Towards clinical immuno-MPI: Optimizing magnetic particle imaging of superferromagnetic iron oxide nanoparticles and developing MPI leukocyte tracking
- Fung, K. L. Barry
- Advisor(s): Conolly, Steven M
Abstract
Magnetic particle imaging (MPI) is a sensitive, high contrast tracer modality that directly images superparamagnetic iron oxide nanoparticles (SPIOs), enabling radiation-free theranostic imaging. With zero tissue signal, persistent biosafe tracers, and no ionizing radiation, MPI has shown great promise for cell tracking, vascular imaging, and imaging applications. Indeed, its capability for multi-month studies and exquisite contrast position itself uniquely for immune-cell based diagnoses and extended monitoring of immunotherapies. However, MPI resolution is currently limited by scanner and particle constraints. Recent tracers have experimentally shown 10x resolution and signal improvements, with dramatically sharper M-H curves. Experiments suggest that this results from interparticle interactions, conforming to literature definitions of superferromagnetism. We thus call our tracers superferromagnetic iron oxide nanoparticles (SFMIOs).
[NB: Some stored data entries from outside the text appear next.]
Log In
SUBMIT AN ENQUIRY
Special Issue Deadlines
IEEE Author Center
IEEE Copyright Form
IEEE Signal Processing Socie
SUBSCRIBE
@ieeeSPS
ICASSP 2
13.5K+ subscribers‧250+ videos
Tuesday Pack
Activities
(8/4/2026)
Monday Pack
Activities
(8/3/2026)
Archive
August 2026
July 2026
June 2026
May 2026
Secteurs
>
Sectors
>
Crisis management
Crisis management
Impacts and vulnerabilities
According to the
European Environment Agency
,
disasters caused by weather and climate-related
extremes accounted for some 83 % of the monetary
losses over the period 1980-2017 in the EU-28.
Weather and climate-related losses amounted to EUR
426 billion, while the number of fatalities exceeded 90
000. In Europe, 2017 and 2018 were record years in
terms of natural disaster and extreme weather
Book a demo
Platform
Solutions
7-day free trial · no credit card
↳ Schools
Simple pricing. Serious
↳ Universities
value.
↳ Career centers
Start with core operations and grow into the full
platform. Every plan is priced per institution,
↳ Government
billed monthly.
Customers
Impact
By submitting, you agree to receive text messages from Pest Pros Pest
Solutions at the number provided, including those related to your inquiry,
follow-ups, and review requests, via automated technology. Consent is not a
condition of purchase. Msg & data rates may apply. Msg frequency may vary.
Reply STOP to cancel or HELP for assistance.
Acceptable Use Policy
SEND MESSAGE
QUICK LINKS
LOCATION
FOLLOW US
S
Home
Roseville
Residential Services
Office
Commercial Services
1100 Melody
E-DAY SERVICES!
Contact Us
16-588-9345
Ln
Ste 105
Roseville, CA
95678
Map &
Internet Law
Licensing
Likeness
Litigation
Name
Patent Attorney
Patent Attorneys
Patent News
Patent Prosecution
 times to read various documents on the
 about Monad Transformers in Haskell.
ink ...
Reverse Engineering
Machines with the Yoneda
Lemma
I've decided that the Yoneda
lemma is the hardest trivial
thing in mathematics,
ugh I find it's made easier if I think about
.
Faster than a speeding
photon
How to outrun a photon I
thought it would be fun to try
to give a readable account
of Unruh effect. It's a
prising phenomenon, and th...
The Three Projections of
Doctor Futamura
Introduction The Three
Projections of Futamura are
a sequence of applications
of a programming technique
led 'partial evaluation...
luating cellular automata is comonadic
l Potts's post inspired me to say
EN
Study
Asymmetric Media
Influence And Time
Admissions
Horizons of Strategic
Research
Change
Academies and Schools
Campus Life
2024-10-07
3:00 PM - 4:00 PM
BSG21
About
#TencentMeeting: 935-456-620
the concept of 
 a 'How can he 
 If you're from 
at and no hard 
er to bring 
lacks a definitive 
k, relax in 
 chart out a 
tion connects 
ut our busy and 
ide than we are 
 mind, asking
While SFMIOs provide excellent signal and resolution, they exhibit hysteresis, with non-negligible remanence and coercivity. In my dissertation I provide the first report on MPI scanning with remanence and coercivity, including the first quantitative measurements of SFMIO remanence decay and reformation using a novel multi-echo pulse sequence. We also describe an SNR-optimized pulse sequence for SFMIOs under human electromagnetic safety limitations. I separately investigate ex vivo and in situ labeling neutrophils and macrophages and tracking to inflammation and immune activity with XY Zhou and P Chandrasekharan. I demonstrate the first antibody MPI (Ab-MPI) images using antibody-conjugated SPIOs (Ab-SPIOs), showing bone marrow and sites of lipopolysaccharide-induced myositis. Through bioluminescent imaging, electron microscopy, flow cytometry and histopathology, I confirm labeling and tracking of neutrophils and macrophages. Excitingly, our images are able to differentiate between the acute inflammation response from neutrophils, and the chronic response from macrophages. With the resolution improvements from SFMIOs, which could be used to reduce hardware costs by 100x, and the demonstrated applications of Ab-SPIOs, MPI demonstrates incredible potential for clinical diagnosis and immunotherapy monitoring.